PROVIDED ENTRIES:
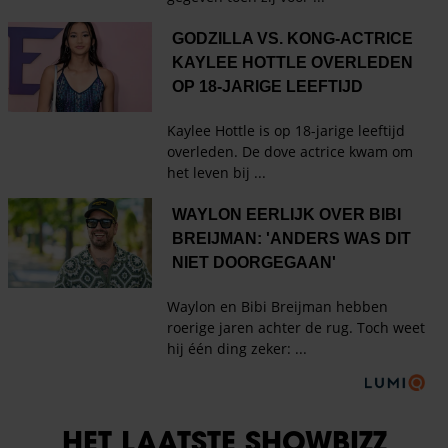
HET LAATSTE SHOWBIZZ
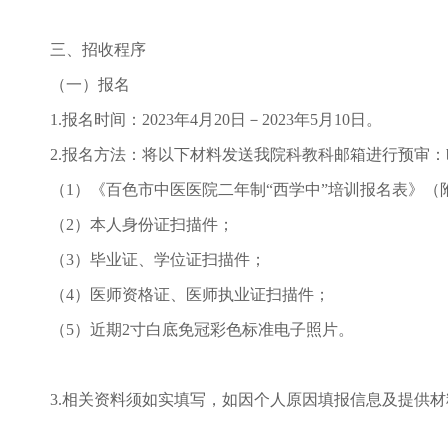
三、招收程序
（一）报名
1.报名时间：2023年4月20日－2023年5月10日。
2.报名方法：将以下材料发送我院科教科邮箱进行预审：bzykj
（1）《百色市中医医院二年制“西学中”培训报名表》（
（2）本人身份证扫描件；
（3）毕业证、学位证扫描件；
（4）医师资格证、医师执业证扫描件；
（5）近期2寸白底免冠彩色标准电子照片。
3.相关资料须如实填写，如因个人原因填报信息及提供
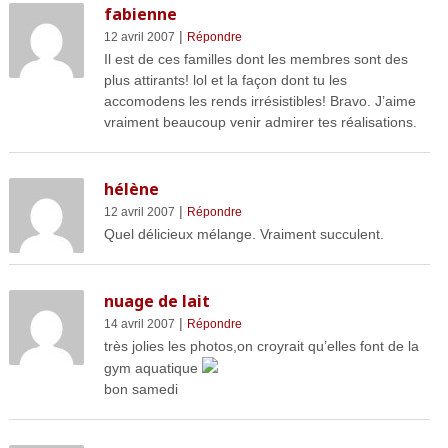
fabienne
|
12 avril 2007
Répondre
Il est de ces familles dont les membres sont des
plus attirants! lol et la façon dont tu les
accomodens les rends irrésistibles! Bravo. J’aime
vraiment beaucoup venir admirer tes réalisations.
hélène
|
12 avril 2007
Répondre
Quel délicieux mélange. Vraiment succulent.
nuage de lait
|
14 avril 2007
Répondre
très jolies les photos,on croyrait qu’elles font de la
gym aquatique
bon samedi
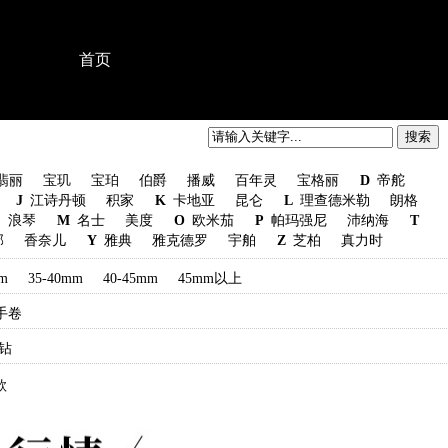
首页
翡丽
宝玑
宝珀
伯爵
播威
百年灵
宝格丽
D
帝舵
J
江诗丹顿
积家
K
卡地亚
昆仑
L
理查德米勒
朗格
浪琴
M
名士
美度
O
欧米茄
P
帕玛强尼
沛纳海
T
邦
香奈儿
Y
雅典
雅克德罗
宇舶
Z
芝柏
真力时
mm
35-40mm
40-45mm
45mm以上
手卷
钻
款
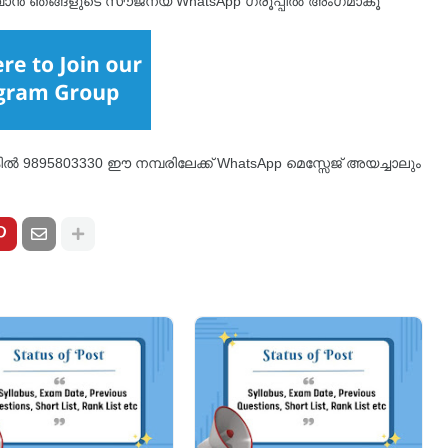
ുവാൻ ഞങ്ങളുടെ സൗജന്യ WhatsApp ഗ്രൂപ്പിൽ അംഗമാകൂ
്കിൽ 9895803330 ഈ നമ്പരിലേക്ക് WhatsApp മെസ്സേജ് അയച്ചാലും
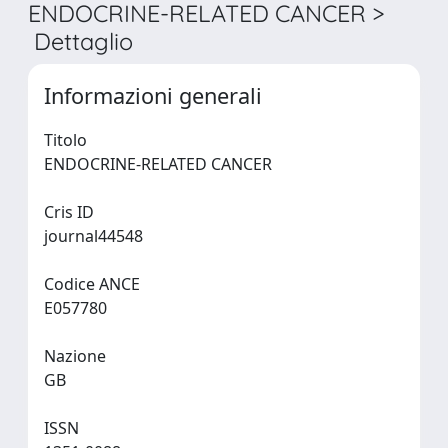
ENDOCRINE-RELATED CANCER >
Dettaglio
Informazioni generali
Titolo
ENDOCRINE-RELATED CANCER
Cris ID
journal44548
Codice ANCE
E057780
Nazione
GB
ISSN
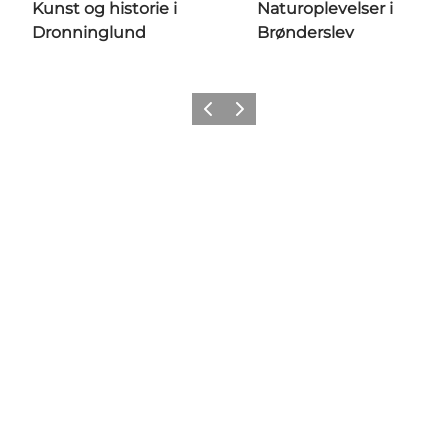
Kunst og historie i
Naturoplevelser i
Dronninglund
Brønderslev
Forrige
Næste
Mød os her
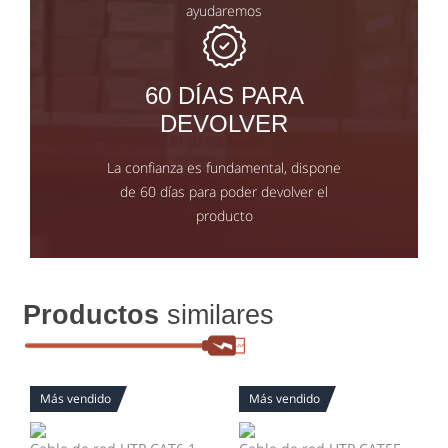
ayudaremos
60 DÍAS PARA
DEVOLVER
La confianza es fundamental, dispone
de 60 días para poder devolver el
producto
Productos
similares
Más vendido
Más vendido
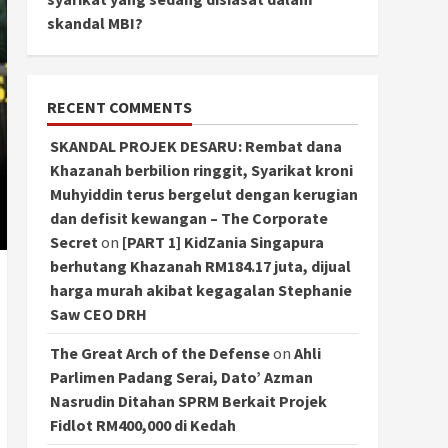
skandal MBI?
RECENT COMMENTS
SKANDAL PROJEK DESARU: Rembat dana
Khazanah berbilion ringgit, Syarikat kroni
Muhyiddin terus bergelut dengan kerugian
dan defisit kewangan – The Corporate
Secret
on
[PART 1] KidZania Singapura
berhutang Khazanah RM184.17 juta, dijual
harga murah akibat kegagalan Stephanie
Saw CEO DRH
The Great Arch of the Defense
on
Ahli
Parlimen Padang Serai, Dato’ Azman
Nasrudin Ditahan SPRM Berkait Projek
Fidlot RM400,000 di Kedah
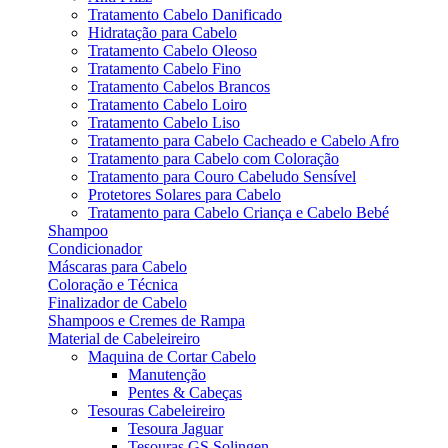
Tratamento Cabelo Danificado
Hidratação para Cabelo
Tratamento Cabelo Oleoso
Tratamento Cabelo Fino
Tratamento Cabelos Brancos
Tratamento Cabelo Loiro
Tratamento Cabelo Liso
Tratamento para Cabelo Cacheado e Cabelo Afro
Tratamento para Cabelo com Coloração
Tratamento para Couro Cabeludo Sensível
Protetores Solares para Cabelo
Tratamento para Cabelo Criança e Cabelo Bebé
Shampoo
Condicionador
Máscaras para Cabelo
Coloração e Técnica
Finalizador de Cabelo
Shampoos e Cremes de Rampa
Material de Cabeleireiro
Maquina de Cortar Cabelo
Manutenção
Pentes & Cabeças
Tesouras Cabeleireiro
Tesoura Jaguar
Tesouras GS Solingen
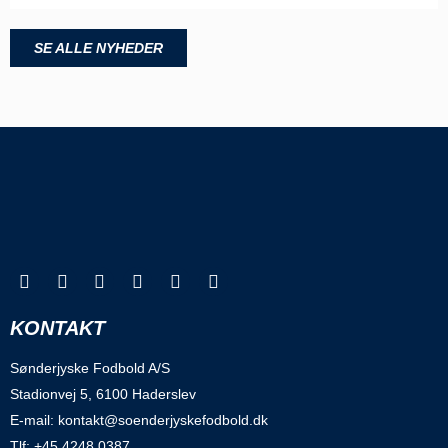
SE ALLE NYHEDER
KONTAKT
Sønderjyske Fodbold A/S
Stadionvej 5, 6100 Haderslev
E-mail: kontakt@soenderjyskefodbold.dk
Tlf: +45 4248 0387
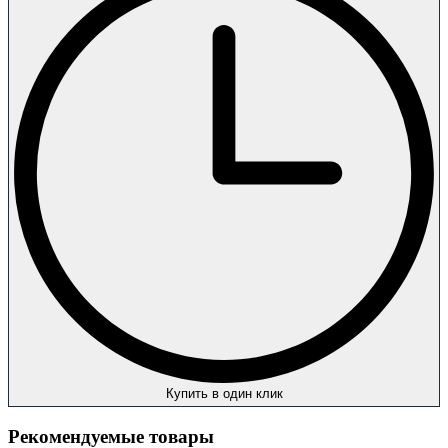
Купить в один клик
Рекомендуемые товары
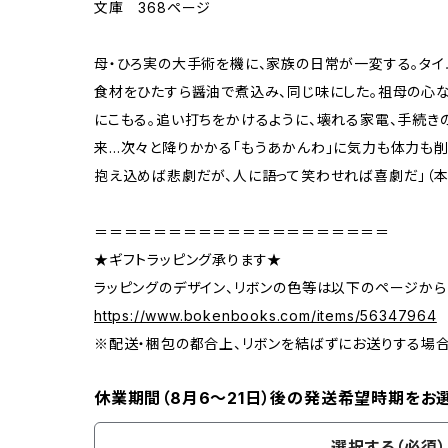
文庫 368ページ
母・ひろ実の大手術を機に、家族の日常が一変する。タイ
食材をひたすら醤油で煮込み、同じ味にした。祖母の心
にこもる。追い打ちをかけるように、壊れる家電、手続き
来…次々と降りかかる「もうあかんわ」に気力も体力も削
抱え込めば悲劇だが、人に語って笑わせれば喜劇だ」（本
＝＝＝＝＝＝＝＝＝＝＝＝＝＝＝＝＝＝＝＝
★ギフトラッピング承ります★
ラッピングのデザイン、リボンの色等は以下のページから
https://www.bokenbooks.com/items/56347964
※配送・梱包の都合上、リボンを結ばずにお送りする場
休業期間（8月6〜21日）後の発送希望時期をお
選択する（必須）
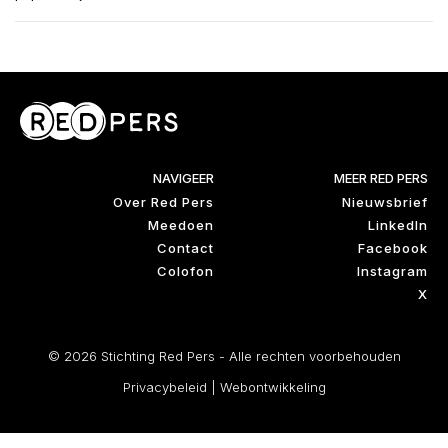
NAVIGEER
MEER RED PERS
Over Red Pers
Nieuwsbrief
Meedoen
LinkedIn
Contact
Facebook
Colofon
Instagram
X
© 2026 Stichting Red Pers - Alle rechten voorbehouden
Privacybeleid
|
Webontwikkeling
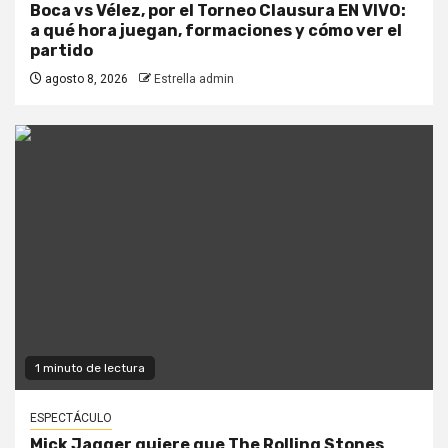
Boca vs Vélez, por el Torneo Clausura EN VIVO:
a qué hora juegan, formaciones y cómo ver el
partido
agosto 8, 2026
Estrella admin
1 minuto de lectura
ESPECTÁCULO
Mick Jagger quiere que The Rolling Stones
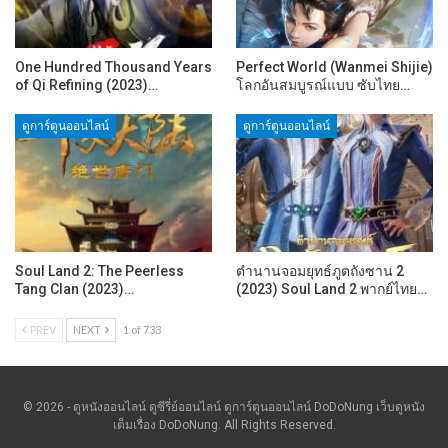
One Hundred Thousand Years
Perfect World (Wanmei Shijie)
of Qi Refining (2023)…
โลกอันสมบูรณ์แบบ ซับไทย…
ดูการ์ตูนออนไลน์
ดูการ์ตูนออนไลน์
Soul Land 2: The Peerless
ตำนานจอมยุทธ์ภูตถังซาน 2
Tang Clan (2023)…
(2023) Soul Land 2 พากย์ไทย…
PREV
NEXT
1 of 733
© 2026 - ดูหนังออนไลน์ ดูซีรี่ย์ออนไลน์ ดูการ์ตูนออนไลน์ DoDoNung เว็บดูหนัง
เต็มเรื่อง DoDoNung. All Rights Reserved.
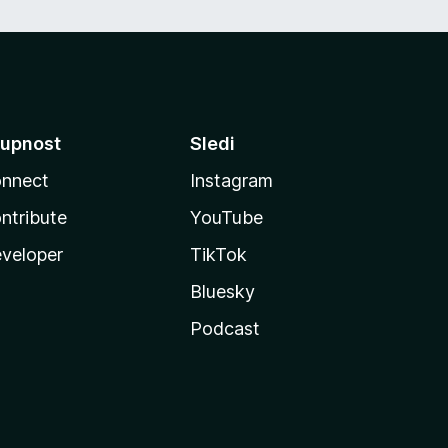
upnost
Sledi
nnect
Instagram
ntribute
YouTube
veloper
TikTok
Bluesky
Podcast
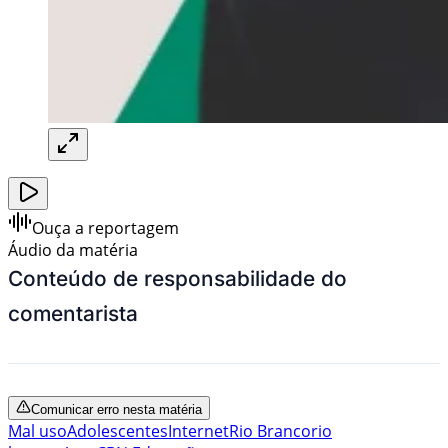
Ouça a reportagem
Áudio da matéria
Conteúdo de responsabilidade do
comentarista
Comunicar erro nesta matéria
Mal uso
Adolescentes
Internet
Rio Branco
rio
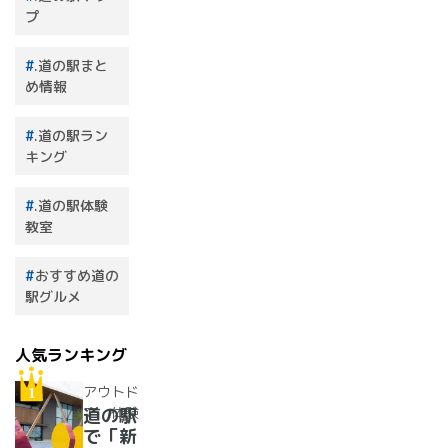
プ
.道の駅まと
め情報
.道の駅ラン
キング
.道の駅体験
教室
おすすめ道の
駅グルメ
人気ランキング
アウトド
ア・体験
道の駅
で「新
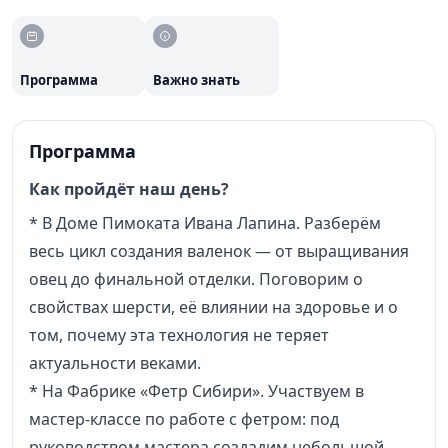
редкую возможность проследить путь материала от
сырья до законченного предмета.
Программа
Важно знать
Программа
Как пройдёт наш день?
* В Доме Пимоката Ивана Лапина. Разберём
весь цикл создания валенок — от выращивания
овец до финальной отделки. Поговорим о
свойствах шерсти, её влиянии на здоровье и о
том, почему эта технология не теряет
актуальности веками.
* На Фабрике «Фетр Сибири». Участвуем в
мастер‑классе по работе с фетром: под
руководством мастера создадим небольшой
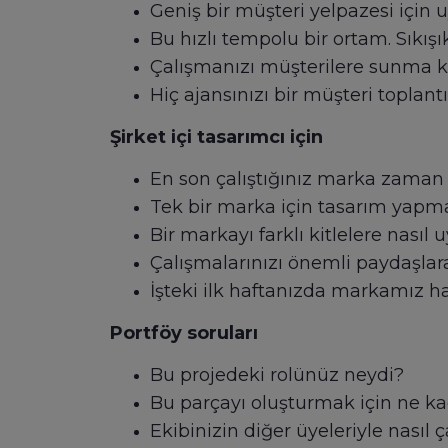
Geniş bir müşteri yelpazesi için 
Bu hızlı tempolu bir ortam. Sıkış
Çalışmanızı müşterilere sunma k
Hiç ajansınızı bir müşteri toplantı
Şirket içi tasarımcı için
En son çalıştığınız marka zaman iç
Tek bir marka için tasarım yapmay
Bir markayı farklı kitlelere nasıl u
Çalışmalarınızı önemli paydaşl
İşteki ilk haftanızda markamız ha
Portföy soruları
Bu projedeki rolünüz neydi?
Bu parçayı oluşturmak için ne k
Ekibinizin diğer üyeleriyle nasıl ç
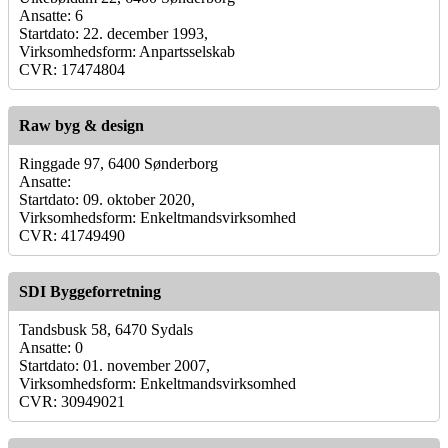
Ansatte: 6
Startdato: 22. december 1993,
Virksomhedsform: Anpartsselskab
CVR: 17474804
Raw byg & design
Ringgade 97, 6400 Sønderborg
Ansatte:
Startdato: 09. oktober 2020,
Virksomhedsform: Enkeltmandsvirksomhed
CVR: 41749490
SDI Byggeforretning
Tandsbusk 58, 6470 Sydals
Ansatte: 0
Startdato: 01. november 2007,
Virksomhedsform: Enkeltmandsvirksomhed
CVR: 30949021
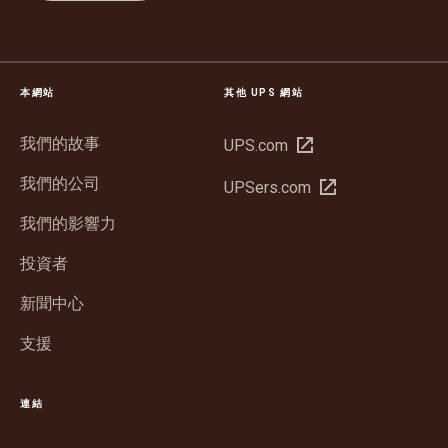
本網站
其他 UPS 網站
我們的故事
在
UPS.com
新
我們的公司
在
UPSers.com
視
新
窗
我們的影響力
視
中
窗
投資者
開
中
啟
新聞中心
開
啟
支援
連結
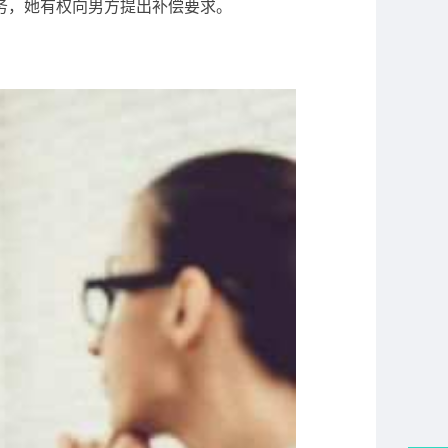
务，她有权向男方提出补偿要求。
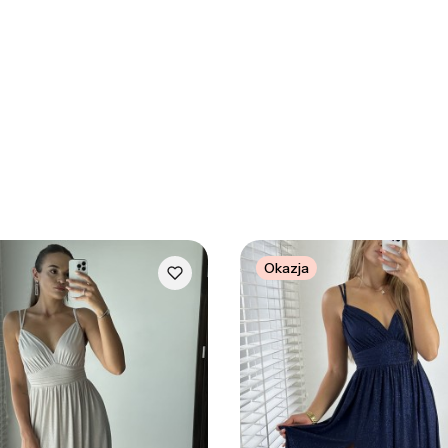
Okazja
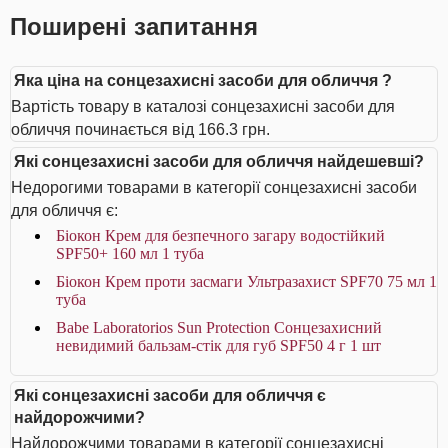
Поширені запитання
Яка ціна на сонцезахисні засоби для обличчя ?
Вартість товару в каталозі сонцезахисні засоби для
обличчя починається від 166.3 грн.
Які сонцезахисні засоби для обличчя найдешевші?
Недорогими товарами в категорії сонцезахисні засоби
для обличчя є:
Біокон Крем для безпечного загару водостійкий
SPF50+ 160 мл 1 туба
Біокон Крем проти засмаги Ультразахист SPF70 75 мл 1
туба
Babe Laboratorios Sun Protection Сонцезахисний
невидимий бальзам-стік для губ SPF50 4 г 1 шт
Які сонцезахисні засоби для обличчя є
найдорожчими?
Найдорожчими товарами в категорії сонцезахисні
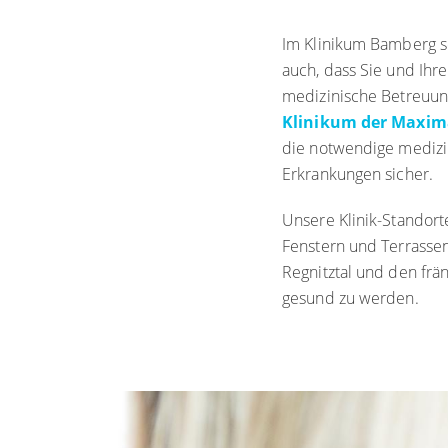
Im Klinikum Bamberg se
auch, dass Sie und Ihr
medizinische Betreuun
Klinikum der Maxim
die notwendige medizi
Erkrankungen sicher.
Unsere Klinik-Standort
Fenstern und Terrassen
Regnitztal und den frä
gesund zu werden.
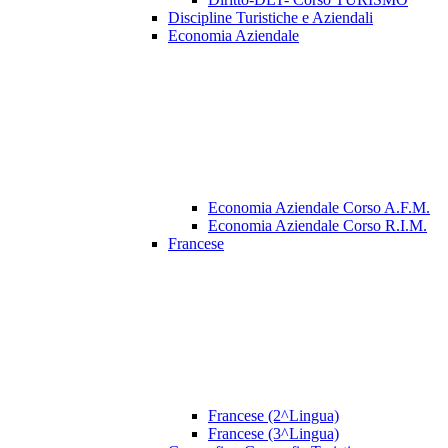
Discipline Turistiche e Aziendali
Economia Aziendale
Economia Aziendale Corso A.F.M.
Economia Aziendale Corso R.I.M.
Francese
Francese (2^Lingua)
Francese (3^Lingua)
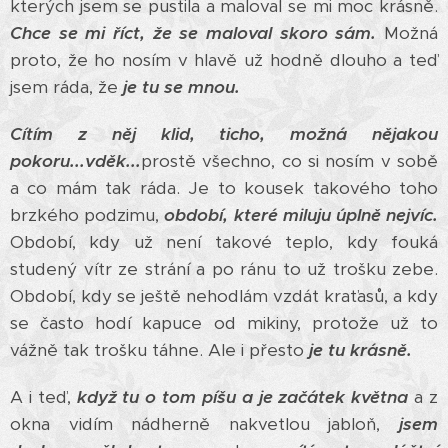
kterých jsem se pustila a maloval se mi moc krásně.
Chce se mi říct, že se maloval skoro sám.
Možná
proto, že ho nosím v hlavě už hodně dlouho a teď
jsem ráda, že
je tu se mnou.
Cítím z něj klid, ticho, možná nějakou
pokoru...vděk...
prostě všechno, co si nosím v sobě
a co mám tak ráda. Je to kousek takového toho
brzkého podzimu,
období, které miluju úplně nejvíc.
Období, kdy už není takové teplo, kdy fouká
studený vítr ze strání a po ránu to už trošku zebe.
Období, kdy se ještě nehodlám vzdát kraťasů, a kdy
se často hodí kapuce od mikiny, protože už to
vážně tak trošku táhne. Ale i přesto
je tu krásně.
A i teď,
když tu o tom píšu a je začátek května
a z
okna vidím nádherně nakvetlou jabloň,
jsem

ACTIVITY: Starting at the line above that contains "14 avril 2007", transcribe every line exactly through the line that contains "Parlimen Padang Serai, Dato’ Azman", including that last one, and skip the pictures.

ANSWER BOX:
14 avril 2007
Répondre
très jolies les photos,on croyrait qu’elles font de la
gym aquatique
bon samedi
首页
翡丽
宝玑
宝珀
伯爵
播威
百年灵
宝格丽
D
帝舵
J
江诗丹顿
积家
K
卡地亚
昆仑
L
理查德米勒
朗格
浪琴
M
名士
美度
O
欧米茄
P
帕玛强尼
沛纳海
T
邦
香奈儿
Y
雅典
雅克德罗
宇舶
Z
芝柏
真力时
mm
35-40mm
40-45mm
45mm以上
手卷
钻
款
ുവാൻ ഞങ്ങളുടെ സൗജന്യ WhatsApp ഗ്രൂപ്പിൽ അംഗമാകൂ
്കിൽ 9895803330 ഈ നമ്പരിലേക്ക് WhatsApp മെസ്സേജ് അയച്ചാലും
ENDOCRINE-RELATED CANCER >
Dettaglio
Informazioni generali
Titolo
ENDOCRINE-RELATED CANCER
Cris ID
journal44548
Codice ANCE
E057780
Nazione
GB
ISSN
Kunst og historie i
Naturoplevelser i
Dronninglund
Brønderslev
Forrige
Næste
Mød os her
ayudaremos
60 DÍAS PARA
DEVOLVER
La confianza es fundamental, dispone
de 60 días para poder devolver el
producto
Productos
similares
Más vendido
Más vendido
skandal MBI?
RECENT COMMENTS
SKANDAL PROJEK DESARU: Rembat dana
Khazanah berbilion ringgit, Syarikat kroni
Muhyiddin terus bergelut dengan kerugian
dan defisit kewangan – The Corporate
Secret
on
[PART 1] KidZania Singapura
berhutang Khazanah RM184.17 juta, dijual
harga murah akibat kegagalan Stephanie
Saw CEO DRH
The Great Arch of the Defense
on
Ahli
Parlimen Padang Serai, Dato’ Azman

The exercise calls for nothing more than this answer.